Later, the guide will confirm that Sarin is from India and Ray is from Vietnam. I will be told of struggles that plague them—the lack of trust, the need for structure and routine, learning challenges, deep fears, tender open hearts, and an eagerness to please.
The CD book begins with the sound of gongs and the deep voice of the narrator. All three of us are taken in right away when the boy is orphaned in the first chapter.

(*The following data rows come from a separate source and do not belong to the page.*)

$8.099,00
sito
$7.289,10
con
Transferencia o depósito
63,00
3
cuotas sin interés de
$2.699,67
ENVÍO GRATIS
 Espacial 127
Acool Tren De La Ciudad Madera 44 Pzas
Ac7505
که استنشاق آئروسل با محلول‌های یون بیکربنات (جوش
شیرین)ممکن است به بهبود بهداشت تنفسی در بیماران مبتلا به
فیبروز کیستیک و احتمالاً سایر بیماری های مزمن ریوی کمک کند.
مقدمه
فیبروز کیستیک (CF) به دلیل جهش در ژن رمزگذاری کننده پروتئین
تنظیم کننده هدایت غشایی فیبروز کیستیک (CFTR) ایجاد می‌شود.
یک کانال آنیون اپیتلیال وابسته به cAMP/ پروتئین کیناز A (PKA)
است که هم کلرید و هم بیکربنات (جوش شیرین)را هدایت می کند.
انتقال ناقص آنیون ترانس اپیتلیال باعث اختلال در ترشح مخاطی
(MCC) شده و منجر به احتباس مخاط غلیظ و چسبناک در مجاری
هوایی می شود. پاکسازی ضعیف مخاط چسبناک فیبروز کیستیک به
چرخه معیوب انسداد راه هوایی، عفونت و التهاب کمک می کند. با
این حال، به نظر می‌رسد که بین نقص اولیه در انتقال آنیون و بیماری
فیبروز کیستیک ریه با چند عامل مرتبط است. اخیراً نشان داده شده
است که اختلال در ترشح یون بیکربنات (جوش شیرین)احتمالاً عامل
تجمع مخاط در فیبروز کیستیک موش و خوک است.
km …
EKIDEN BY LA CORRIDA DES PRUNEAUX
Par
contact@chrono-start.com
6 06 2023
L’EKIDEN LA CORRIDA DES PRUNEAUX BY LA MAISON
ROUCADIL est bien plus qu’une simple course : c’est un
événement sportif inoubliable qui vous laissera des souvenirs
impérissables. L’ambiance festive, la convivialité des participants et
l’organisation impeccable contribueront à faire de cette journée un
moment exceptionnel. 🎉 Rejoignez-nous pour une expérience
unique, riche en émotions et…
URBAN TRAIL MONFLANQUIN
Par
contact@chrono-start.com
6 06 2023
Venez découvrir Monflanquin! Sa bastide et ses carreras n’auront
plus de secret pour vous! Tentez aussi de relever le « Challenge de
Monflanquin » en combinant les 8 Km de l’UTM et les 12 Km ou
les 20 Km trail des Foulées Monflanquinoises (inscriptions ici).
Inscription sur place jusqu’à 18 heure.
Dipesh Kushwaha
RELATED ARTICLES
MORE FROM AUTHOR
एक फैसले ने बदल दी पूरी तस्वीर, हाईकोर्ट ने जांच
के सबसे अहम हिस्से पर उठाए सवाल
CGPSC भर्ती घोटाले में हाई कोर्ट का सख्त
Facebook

IF I LET myself imagine being Tara Wright rather than Jennifer Lauck, I have to ask not what would have become of me, but instead, what would I have missed? Would I have become an investigative reporter and then a writer? Would I have slept in a tent in the Rocky Mountains, under a rainbow-ringed moon? Would I have hiked dusty roads, asking
myself about the nature of my mind? Would I have sat in front of an enlightened master and heard him speak Tibetan, while giving me a thumbs up? Would I have done one prostration, let alone one hundred thousand for the benefit of all beings? Would I have met Tylanni, Rinpoche, or Anne? Would I have loved, fought, and made babies with Steve? Would there be Jo? Would there be Spencer? Would I have found the love of Rogelio? Would there be me, as I am now, a middleaged woman ripening into an old woman with such a tale to tell?
I suppose it’s not about being Jennifer Lauck or Tara Wright, it’s about what I will now do with my life. I must continue to ask myself deep questions about what has come to pass, which include these:
Did I learn? Did I grow? Can I say I am a woman—no matter my name—who brings healing and love? Or will I forever be defined and governed by what I have lost? What is the value of what has passed?
Big questions.
We shall see.
JUST THE OTHER day, Roger looked up my name in Chinese (which is just like him since he’s a scholar of ancient Chinese medicine). He said Jennifer translates to be Zhen Ni Fa and this means—among many things—green jade woman. Of course, a green jade woman is Tara.